ABsmartly MCP Server
The ABsmartly Model Context Protocol (MCP) server lets AI assistants — Claude, Cursor, VS Code, Windsurf, Gemini, ChatGPT and any other MCP-compatible client — operate the ABsmartly experimentation platform directly. The AI plans experiments, creates them, starts them, reads results and updates metrics, all through natural-language prompts.
It exposes 230+ commands across 33 groups: experiments, metrics, goals, teams, applications, segments, webhooks and more.
Why use it
An MCP server turns ABsmartly into a "tool" your AI assistant can call.
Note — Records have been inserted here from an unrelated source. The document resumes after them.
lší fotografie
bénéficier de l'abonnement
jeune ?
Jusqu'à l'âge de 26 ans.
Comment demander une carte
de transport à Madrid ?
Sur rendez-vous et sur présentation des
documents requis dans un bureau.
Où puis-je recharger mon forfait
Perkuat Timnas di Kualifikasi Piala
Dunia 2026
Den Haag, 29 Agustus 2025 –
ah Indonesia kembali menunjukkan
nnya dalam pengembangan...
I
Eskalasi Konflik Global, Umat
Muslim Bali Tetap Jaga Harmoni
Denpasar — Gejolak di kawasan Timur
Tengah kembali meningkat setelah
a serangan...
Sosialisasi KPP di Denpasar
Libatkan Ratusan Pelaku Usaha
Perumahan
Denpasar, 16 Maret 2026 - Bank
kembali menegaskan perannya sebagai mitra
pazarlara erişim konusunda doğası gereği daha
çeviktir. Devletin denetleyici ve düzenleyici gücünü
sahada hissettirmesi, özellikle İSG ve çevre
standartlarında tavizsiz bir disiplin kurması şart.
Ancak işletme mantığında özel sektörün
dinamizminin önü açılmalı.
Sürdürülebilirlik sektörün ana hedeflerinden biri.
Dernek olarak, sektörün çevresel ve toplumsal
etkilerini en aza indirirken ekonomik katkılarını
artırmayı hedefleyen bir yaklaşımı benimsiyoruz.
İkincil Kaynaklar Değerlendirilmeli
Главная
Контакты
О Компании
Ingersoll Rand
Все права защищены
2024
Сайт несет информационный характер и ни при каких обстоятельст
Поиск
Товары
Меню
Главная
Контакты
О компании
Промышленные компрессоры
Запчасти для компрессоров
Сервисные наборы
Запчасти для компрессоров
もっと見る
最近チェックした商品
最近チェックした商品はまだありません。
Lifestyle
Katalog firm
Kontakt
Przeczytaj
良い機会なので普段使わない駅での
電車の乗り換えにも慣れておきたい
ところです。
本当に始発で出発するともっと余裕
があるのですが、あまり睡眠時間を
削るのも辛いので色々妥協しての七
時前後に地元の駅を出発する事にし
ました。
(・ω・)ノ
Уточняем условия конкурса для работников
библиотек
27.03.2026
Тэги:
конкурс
Instead of switching between your assistant, the ABsmartly UI and the API docs, you work in one place and the assistant does the rest.
Typical workflows that get faster with MCP:
- Drafting experiments from a description, including templates with goals, metrics, variants and ownership prefilled
- Bulk operations — "clone this experiment for the EU app, switch the unit
type to
device_id, and update the audience" - Reading state — "what experiments are running this week and what's their status?"
- Reviewing setups — "find experiments without owners" or "list metrics pending review"
- Cross-tool agentic work — combine ABsmartly actions with code edits in Cursor / Claude Code, or with Slack / Jira / Notion via other MCP servers
When to use MCP vs the alternatives
| Use case | Best tool |
|---|---|
| Conversational, ad-hoc operations | MCP server |
| Application code that assigns variants and tracks goals | Client SDKs |
| Programmatic automation, CI/CD, custom integrations | Web Console API |
| Visual editing of pages for an A/B test | LaunchPad browser extension |
| Manual UI work | The ABsmartly Web Console |
MCP isn't a replacement for the SDKs — application code still assigns variants and tracks goals via the SDK. MCP is for the control plane: configuring, launching and reviewing experiments and metrics.
How it works
The server exposes just 4 tools that give AI assistants access to the full ABsmartly CLI surface:
| Tool | Purpose |
|---|---|
discover_commands | Browse command groups or search by keyword |
get_command_docs | Get detailed docs for a specific command |
execute_command | Execute any command with typed parameters |
get_auth_status | Check authentication status |
A typical interaction looks like this:
"What experiments are running?"
→ discover_commands(group: "experiments")
→ execute_command(group: "experiments", command: "listExperiments",
params: { state: "running" })
Destructive operations (start, stop, archive, delete) always require an
explicit confirmation step before they run. Experiment creation from templates
returns a preview first.
See the Tools Reference for the full surface.
Authentication at a glance
| Method | Best for | How it works |
|---|---|---|
| OAuth | Interactive use in Claude Desktop, Cursor, the web | Browser-based login via your ABsmartly SAML/SSO flow |
| API Key | Programmatic access, CI/CD, headless | Pass the key in HTTP headers or via the URL |
Both methods are documented in detail in Authentication.
What's next
- Quick Start — connect Claude Desktop with OAuth and run your first command in under five minutes
- Setup — per-client setup for every supported MCP client
- Authentication — API key formats, OAuth flow, security model
- Usage Examples — natural-language prompts that work today
- Tools Reference — full list of tools, command groups, resources and prompts
- Troubleshooting — common errors and how to fix them
Source code
The MCP server is open source under the MIT license: github.com/absmartly/mcp.